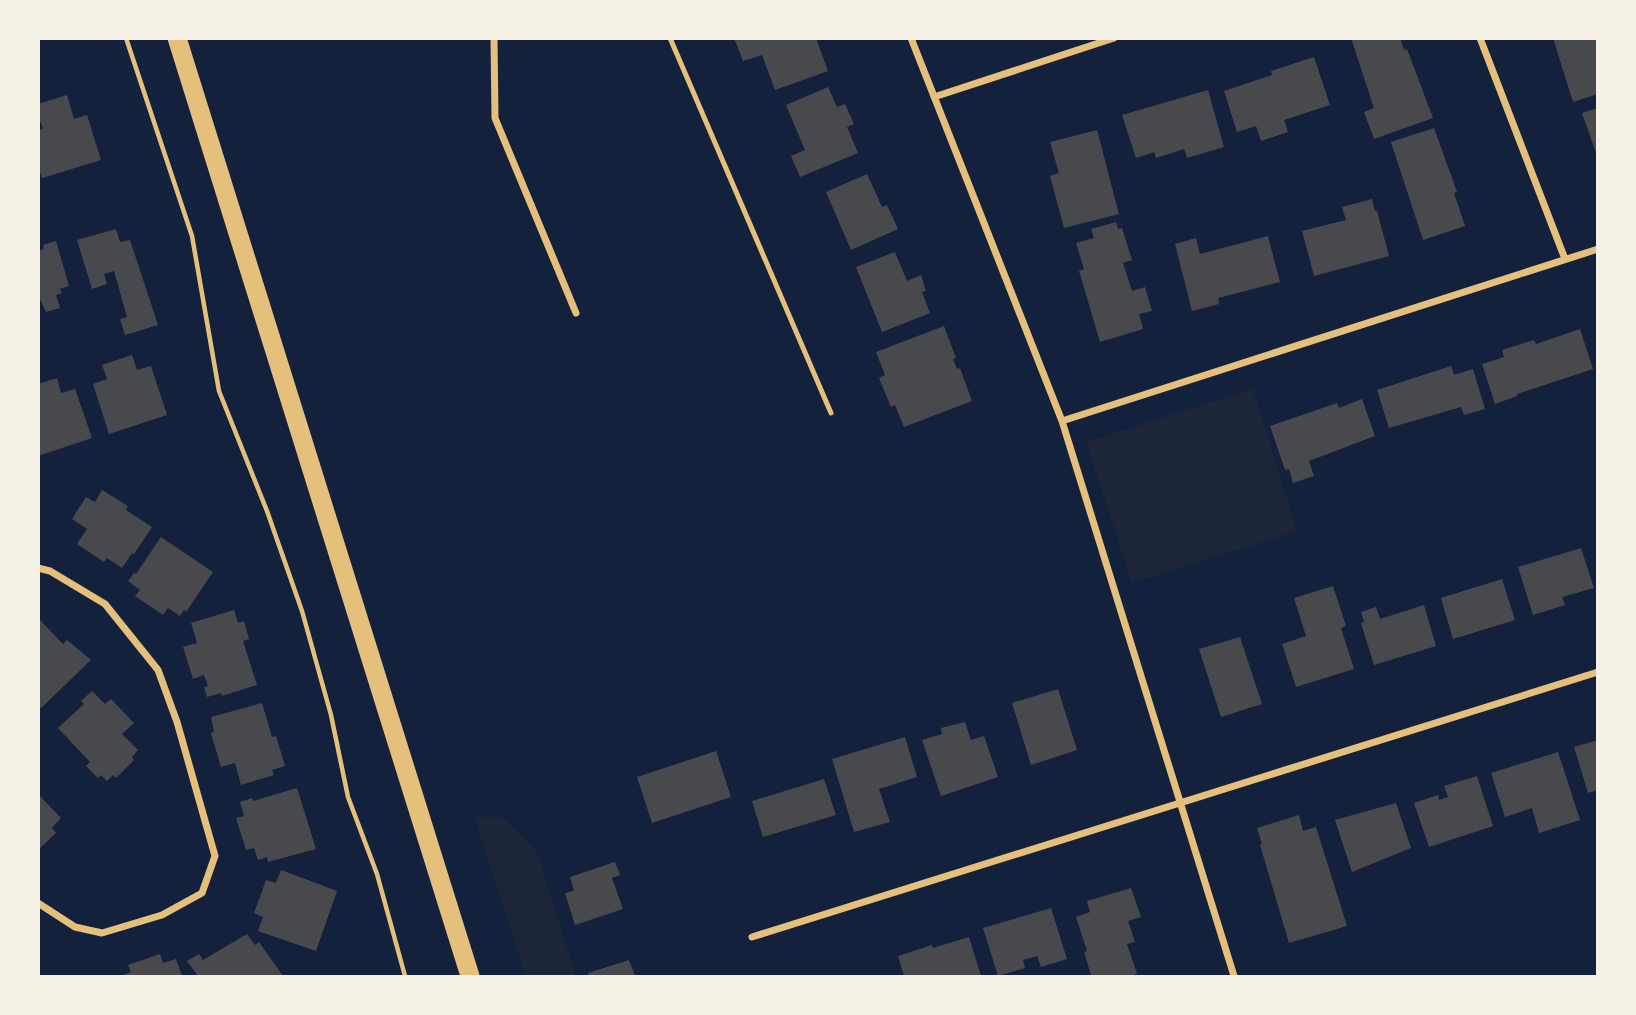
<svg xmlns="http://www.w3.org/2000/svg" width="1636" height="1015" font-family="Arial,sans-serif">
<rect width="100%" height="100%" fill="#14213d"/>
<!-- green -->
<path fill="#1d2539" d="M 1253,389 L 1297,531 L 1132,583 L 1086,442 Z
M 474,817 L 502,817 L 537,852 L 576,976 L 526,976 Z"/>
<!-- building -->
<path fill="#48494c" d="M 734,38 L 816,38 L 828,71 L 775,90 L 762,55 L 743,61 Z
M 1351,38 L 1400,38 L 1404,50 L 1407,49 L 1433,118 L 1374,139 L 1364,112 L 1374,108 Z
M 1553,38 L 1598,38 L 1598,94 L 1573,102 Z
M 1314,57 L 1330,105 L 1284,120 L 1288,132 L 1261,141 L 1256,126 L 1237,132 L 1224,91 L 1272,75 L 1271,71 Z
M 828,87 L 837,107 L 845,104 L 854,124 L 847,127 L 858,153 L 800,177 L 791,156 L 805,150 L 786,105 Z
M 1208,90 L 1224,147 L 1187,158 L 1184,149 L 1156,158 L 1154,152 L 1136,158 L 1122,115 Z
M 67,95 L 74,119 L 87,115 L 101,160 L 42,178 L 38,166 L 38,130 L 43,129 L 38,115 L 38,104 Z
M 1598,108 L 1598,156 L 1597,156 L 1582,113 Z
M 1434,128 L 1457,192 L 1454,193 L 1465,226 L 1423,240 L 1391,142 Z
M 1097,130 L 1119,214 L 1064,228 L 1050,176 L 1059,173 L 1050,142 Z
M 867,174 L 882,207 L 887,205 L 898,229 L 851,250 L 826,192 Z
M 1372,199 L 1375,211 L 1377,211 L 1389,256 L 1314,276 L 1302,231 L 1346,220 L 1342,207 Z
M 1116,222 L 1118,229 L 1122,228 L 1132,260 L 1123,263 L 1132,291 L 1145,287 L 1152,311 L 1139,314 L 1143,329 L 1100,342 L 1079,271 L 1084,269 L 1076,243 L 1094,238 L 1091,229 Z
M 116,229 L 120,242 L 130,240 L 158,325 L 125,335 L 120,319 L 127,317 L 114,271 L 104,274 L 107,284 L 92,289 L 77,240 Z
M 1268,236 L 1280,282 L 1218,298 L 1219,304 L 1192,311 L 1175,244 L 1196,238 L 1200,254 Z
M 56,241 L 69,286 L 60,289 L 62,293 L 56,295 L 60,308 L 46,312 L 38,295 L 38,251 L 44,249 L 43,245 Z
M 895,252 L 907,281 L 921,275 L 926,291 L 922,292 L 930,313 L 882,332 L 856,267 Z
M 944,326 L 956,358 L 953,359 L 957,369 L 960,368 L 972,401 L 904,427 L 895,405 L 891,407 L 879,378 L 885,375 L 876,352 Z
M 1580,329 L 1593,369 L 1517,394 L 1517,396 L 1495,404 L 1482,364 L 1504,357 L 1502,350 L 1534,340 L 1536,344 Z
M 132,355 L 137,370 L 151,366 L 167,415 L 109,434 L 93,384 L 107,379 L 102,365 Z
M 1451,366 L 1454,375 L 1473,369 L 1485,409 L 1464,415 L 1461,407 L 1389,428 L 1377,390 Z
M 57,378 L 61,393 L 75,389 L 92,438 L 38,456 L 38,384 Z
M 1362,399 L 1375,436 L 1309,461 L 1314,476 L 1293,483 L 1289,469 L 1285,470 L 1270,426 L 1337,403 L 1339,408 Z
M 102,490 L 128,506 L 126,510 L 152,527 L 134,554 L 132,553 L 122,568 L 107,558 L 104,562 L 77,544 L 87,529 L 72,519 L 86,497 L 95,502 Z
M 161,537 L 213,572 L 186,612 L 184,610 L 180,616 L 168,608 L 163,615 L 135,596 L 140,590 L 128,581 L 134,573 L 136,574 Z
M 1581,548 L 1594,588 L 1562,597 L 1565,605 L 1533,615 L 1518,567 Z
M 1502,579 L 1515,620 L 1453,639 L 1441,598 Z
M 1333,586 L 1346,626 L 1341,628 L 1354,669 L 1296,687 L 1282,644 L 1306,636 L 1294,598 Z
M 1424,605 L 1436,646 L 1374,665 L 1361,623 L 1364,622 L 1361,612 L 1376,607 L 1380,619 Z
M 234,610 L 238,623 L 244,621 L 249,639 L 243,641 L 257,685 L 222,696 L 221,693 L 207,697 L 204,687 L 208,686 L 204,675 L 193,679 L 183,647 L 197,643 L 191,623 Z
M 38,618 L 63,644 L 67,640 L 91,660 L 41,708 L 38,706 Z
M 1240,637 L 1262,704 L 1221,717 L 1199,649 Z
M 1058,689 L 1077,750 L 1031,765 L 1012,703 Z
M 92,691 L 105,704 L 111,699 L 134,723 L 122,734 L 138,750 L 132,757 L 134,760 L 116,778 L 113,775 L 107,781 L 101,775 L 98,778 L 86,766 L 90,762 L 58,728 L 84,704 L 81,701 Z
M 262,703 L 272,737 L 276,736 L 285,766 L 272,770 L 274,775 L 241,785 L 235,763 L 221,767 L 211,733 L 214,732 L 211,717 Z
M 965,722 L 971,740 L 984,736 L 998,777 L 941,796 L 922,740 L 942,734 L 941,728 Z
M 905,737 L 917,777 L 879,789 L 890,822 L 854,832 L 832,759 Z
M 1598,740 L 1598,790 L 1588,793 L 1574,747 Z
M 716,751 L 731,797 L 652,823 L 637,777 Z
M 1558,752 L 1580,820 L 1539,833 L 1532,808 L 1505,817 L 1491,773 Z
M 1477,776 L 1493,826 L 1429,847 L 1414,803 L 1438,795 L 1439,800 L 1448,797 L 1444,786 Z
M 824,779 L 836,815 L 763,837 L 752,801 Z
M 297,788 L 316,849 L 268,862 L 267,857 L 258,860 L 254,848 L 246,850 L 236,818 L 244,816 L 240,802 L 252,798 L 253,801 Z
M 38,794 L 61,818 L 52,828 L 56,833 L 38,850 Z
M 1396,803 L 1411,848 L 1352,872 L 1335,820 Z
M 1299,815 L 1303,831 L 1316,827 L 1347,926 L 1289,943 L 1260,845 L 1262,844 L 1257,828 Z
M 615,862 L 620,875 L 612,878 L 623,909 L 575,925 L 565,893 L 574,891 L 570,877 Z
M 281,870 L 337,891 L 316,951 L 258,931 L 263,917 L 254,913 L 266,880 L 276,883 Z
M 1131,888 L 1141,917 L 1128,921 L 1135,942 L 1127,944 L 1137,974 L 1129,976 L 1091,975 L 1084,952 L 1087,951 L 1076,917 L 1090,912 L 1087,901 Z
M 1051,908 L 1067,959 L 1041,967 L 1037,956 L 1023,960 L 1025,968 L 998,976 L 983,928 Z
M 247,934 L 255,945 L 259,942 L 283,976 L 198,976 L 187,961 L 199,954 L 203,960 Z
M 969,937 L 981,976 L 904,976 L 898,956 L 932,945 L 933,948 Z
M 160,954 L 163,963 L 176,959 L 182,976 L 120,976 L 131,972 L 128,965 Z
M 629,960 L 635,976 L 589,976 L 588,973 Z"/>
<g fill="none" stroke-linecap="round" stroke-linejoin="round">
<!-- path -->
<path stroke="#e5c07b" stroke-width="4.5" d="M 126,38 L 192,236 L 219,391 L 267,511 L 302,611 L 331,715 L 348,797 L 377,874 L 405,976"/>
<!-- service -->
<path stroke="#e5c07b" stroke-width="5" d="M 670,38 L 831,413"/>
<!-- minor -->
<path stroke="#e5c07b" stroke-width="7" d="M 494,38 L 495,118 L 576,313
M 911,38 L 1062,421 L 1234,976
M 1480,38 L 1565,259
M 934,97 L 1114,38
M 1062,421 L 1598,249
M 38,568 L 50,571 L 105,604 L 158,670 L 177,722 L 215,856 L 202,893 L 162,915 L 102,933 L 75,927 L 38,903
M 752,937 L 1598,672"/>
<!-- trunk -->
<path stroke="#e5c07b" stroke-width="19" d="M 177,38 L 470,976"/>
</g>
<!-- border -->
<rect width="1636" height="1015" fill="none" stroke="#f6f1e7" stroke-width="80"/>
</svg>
● ● ● ●
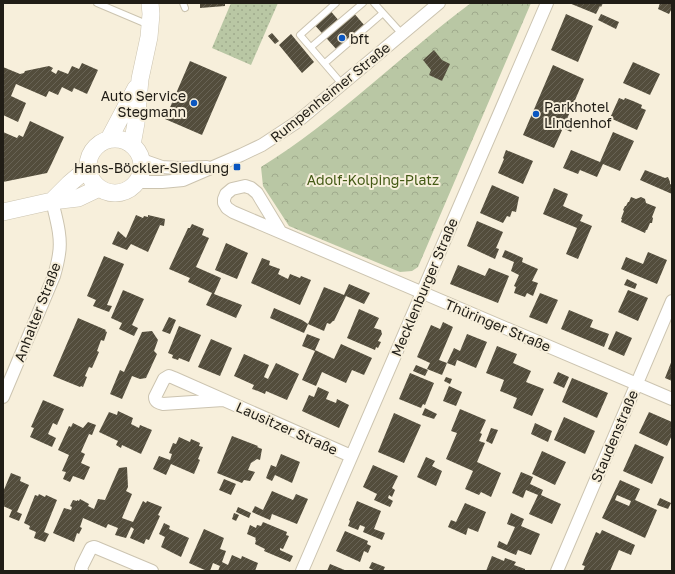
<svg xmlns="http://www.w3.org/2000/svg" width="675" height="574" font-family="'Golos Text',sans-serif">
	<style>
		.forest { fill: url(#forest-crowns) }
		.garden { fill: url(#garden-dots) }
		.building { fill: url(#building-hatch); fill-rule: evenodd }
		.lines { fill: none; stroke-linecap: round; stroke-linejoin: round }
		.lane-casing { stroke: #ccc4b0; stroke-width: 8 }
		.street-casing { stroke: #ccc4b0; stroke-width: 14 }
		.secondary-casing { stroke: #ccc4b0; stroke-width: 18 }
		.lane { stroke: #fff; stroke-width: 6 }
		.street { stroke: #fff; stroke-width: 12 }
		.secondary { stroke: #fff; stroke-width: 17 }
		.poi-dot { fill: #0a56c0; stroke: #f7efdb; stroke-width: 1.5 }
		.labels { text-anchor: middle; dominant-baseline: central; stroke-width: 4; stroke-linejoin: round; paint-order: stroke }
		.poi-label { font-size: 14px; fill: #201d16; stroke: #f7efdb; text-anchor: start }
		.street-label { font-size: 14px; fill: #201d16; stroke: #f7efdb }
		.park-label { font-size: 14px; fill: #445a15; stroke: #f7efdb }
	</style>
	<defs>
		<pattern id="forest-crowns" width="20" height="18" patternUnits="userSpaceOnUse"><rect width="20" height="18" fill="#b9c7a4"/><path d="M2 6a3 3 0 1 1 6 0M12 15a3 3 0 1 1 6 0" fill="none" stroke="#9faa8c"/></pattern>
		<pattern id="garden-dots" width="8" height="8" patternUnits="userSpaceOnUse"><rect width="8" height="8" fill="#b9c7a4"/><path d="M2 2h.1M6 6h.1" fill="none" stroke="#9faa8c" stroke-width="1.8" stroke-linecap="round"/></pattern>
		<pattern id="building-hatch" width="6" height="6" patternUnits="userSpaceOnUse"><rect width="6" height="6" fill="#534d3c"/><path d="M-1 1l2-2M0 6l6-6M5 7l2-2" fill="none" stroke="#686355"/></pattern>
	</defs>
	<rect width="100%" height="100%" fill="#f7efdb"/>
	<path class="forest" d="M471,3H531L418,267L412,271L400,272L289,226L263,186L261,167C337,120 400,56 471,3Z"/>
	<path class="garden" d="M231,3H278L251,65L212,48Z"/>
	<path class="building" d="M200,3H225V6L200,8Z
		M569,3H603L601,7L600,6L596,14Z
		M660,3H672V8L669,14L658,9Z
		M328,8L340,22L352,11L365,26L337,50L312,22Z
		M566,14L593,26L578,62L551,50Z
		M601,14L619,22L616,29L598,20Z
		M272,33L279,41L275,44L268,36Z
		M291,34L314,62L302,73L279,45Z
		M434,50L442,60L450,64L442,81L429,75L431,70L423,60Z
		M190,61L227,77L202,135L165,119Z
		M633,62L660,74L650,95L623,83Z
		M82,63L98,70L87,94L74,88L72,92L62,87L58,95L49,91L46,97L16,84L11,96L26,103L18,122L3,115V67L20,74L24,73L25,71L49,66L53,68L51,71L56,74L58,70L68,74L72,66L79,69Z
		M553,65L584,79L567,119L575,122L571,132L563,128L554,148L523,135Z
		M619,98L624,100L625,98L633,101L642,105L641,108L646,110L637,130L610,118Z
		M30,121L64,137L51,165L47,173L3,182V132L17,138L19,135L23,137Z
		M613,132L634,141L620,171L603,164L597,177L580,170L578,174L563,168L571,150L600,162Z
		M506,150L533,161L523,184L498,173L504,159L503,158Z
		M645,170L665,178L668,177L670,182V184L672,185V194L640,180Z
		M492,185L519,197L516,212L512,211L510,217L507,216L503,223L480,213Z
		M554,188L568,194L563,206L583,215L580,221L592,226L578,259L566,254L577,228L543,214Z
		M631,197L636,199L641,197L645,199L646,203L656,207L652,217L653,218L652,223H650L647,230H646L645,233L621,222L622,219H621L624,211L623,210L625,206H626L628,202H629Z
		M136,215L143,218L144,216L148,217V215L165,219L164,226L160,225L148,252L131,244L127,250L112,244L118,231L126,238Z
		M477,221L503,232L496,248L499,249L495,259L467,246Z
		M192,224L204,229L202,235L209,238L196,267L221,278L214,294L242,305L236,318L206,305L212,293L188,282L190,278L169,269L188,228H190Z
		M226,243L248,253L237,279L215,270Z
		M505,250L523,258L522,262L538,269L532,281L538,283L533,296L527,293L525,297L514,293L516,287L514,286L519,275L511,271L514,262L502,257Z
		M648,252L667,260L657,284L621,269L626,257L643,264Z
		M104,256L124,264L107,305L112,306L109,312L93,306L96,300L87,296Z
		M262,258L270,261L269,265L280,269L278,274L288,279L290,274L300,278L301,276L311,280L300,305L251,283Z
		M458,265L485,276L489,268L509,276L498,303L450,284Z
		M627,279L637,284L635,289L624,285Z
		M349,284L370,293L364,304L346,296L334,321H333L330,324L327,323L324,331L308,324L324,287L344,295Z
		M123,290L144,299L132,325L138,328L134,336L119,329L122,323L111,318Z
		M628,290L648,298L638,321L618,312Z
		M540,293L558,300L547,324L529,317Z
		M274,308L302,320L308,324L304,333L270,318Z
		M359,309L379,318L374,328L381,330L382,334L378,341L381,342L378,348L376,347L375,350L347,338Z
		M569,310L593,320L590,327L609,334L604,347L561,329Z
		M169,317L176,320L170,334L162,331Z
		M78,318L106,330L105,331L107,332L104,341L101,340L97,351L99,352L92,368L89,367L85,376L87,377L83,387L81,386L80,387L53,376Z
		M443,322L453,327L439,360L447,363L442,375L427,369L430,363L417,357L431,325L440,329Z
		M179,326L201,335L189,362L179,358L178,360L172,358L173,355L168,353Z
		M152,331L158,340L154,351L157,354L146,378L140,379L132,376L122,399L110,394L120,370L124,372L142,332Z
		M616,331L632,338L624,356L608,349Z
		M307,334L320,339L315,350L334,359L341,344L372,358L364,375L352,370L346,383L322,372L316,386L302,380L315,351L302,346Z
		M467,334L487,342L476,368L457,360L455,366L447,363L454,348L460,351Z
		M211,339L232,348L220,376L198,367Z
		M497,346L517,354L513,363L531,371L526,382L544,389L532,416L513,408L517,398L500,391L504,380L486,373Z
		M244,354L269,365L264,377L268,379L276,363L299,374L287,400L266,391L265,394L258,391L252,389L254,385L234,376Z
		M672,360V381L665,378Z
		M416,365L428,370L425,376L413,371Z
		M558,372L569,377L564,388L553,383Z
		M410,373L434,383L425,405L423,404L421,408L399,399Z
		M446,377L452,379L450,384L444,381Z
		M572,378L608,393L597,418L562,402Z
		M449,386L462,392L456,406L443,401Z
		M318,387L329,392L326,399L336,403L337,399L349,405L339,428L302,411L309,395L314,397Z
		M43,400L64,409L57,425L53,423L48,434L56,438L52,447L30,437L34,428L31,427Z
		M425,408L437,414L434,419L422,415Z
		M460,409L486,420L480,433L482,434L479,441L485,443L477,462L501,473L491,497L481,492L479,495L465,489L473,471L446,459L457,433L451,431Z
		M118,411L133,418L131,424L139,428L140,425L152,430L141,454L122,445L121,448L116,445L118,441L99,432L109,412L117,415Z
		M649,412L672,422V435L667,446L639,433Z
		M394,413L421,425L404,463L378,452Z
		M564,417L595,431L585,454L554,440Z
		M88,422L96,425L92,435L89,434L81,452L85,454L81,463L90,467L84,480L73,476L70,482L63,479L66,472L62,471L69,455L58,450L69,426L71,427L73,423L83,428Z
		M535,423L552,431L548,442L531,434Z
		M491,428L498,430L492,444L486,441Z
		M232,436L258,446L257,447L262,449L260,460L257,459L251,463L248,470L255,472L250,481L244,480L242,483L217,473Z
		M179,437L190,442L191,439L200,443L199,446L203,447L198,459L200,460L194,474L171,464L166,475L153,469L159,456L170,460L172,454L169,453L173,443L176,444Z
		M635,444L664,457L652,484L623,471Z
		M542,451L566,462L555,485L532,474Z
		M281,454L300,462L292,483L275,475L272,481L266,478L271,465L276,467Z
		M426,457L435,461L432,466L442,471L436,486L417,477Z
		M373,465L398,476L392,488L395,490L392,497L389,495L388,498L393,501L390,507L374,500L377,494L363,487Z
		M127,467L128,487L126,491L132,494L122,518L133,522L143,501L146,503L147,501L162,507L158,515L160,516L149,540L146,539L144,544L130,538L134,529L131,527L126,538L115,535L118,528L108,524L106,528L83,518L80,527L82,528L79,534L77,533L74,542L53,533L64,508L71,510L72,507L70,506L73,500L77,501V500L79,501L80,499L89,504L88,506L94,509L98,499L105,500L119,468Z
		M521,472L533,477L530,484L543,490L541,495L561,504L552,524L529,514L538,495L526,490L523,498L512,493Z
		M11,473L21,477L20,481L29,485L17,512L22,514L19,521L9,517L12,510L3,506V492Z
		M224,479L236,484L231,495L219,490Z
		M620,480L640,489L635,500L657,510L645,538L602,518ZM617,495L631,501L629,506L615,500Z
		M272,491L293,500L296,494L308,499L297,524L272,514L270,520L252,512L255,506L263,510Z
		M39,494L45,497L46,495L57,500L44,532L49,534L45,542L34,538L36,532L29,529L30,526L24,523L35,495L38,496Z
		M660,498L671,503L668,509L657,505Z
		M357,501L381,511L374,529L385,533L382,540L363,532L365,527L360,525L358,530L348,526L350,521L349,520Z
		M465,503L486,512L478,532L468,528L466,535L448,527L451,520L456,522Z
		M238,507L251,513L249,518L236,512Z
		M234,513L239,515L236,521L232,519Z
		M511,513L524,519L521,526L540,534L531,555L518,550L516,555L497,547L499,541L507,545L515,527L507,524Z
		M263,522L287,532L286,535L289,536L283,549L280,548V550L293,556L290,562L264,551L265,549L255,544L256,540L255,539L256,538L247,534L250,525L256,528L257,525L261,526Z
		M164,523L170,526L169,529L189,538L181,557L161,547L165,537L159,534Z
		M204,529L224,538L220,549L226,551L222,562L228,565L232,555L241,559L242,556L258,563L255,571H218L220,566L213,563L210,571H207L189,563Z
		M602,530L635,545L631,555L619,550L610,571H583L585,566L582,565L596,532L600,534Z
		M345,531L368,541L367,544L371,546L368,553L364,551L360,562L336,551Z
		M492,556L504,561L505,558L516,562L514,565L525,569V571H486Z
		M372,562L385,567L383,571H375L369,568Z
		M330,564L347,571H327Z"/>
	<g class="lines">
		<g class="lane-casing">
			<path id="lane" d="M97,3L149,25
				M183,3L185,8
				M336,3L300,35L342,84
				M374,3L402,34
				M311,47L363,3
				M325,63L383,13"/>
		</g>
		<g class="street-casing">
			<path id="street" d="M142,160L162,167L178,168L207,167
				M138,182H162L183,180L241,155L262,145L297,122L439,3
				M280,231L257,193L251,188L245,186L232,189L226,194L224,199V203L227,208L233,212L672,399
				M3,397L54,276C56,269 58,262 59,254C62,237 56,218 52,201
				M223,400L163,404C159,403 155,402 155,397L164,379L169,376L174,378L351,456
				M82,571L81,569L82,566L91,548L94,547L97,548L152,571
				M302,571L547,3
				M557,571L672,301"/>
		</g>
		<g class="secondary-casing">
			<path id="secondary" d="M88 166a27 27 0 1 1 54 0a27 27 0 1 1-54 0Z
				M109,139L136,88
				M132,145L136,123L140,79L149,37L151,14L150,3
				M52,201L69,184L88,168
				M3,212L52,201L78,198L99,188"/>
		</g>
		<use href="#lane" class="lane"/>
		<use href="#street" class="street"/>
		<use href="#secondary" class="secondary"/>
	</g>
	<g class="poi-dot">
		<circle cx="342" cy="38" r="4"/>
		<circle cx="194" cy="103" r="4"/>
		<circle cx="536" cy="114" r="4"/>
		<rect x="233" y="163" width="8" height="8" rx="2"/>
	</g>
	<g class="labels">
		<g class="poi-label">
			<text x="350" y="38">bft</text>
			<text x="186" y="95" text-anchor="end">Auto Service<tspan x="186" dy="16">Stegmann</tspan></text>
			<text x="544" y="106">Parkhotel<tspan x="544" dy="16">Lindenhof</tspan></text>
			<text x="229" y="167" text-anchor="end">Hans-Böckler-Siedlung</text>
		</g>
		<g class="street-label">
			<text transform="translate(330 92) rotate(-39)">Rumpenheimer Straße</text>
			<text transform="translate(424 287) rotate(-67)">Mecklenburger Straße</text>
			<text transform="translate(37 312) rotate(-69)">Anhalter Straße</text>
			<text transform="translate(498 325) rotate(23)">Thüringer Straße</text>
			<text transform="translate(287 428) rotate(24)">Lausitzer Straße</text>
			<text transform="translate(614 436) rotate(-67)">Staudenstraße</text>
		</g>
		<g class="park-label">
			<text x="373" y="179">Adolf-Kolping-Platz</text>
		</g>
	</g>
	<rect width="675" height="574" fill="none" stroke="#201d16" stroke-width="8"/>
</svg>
● ● ● ●
*WHAT THE TASK REQUIRES*: Starting with the line that holds "M 247,934 L" and ending with the line that holds "<!-- service -->", retype every line in the data above exactly, and nothing else.

*REPLY*:
M 247,934 L 255,945 L 259,942 L 283,976 L 198,976 L 187,961 L 199,954 L 203,960 Z
M 969,937 L 981,976 L 904,976 L 898,956 L 932,945 L 933,948 Z
M 160,954 L 163,963 L 176,959 L 182,976 L 120,976 L 131,972 L 128,965 Z
M 629,960 L 635,976 L 589,976 L 588,973 Z"/>
<g fill="none" stroke-linecap="round" stroke-linejoin="round">
<!-- path -->
<path stroke="#e5c07b" stroke-width="4.5" d="M 126,38 L 192,236 L 219,391 L 267,511 L 302,611 L 331,715 L 348,797 L 377,874 L 405,976"/>
<!-- service -->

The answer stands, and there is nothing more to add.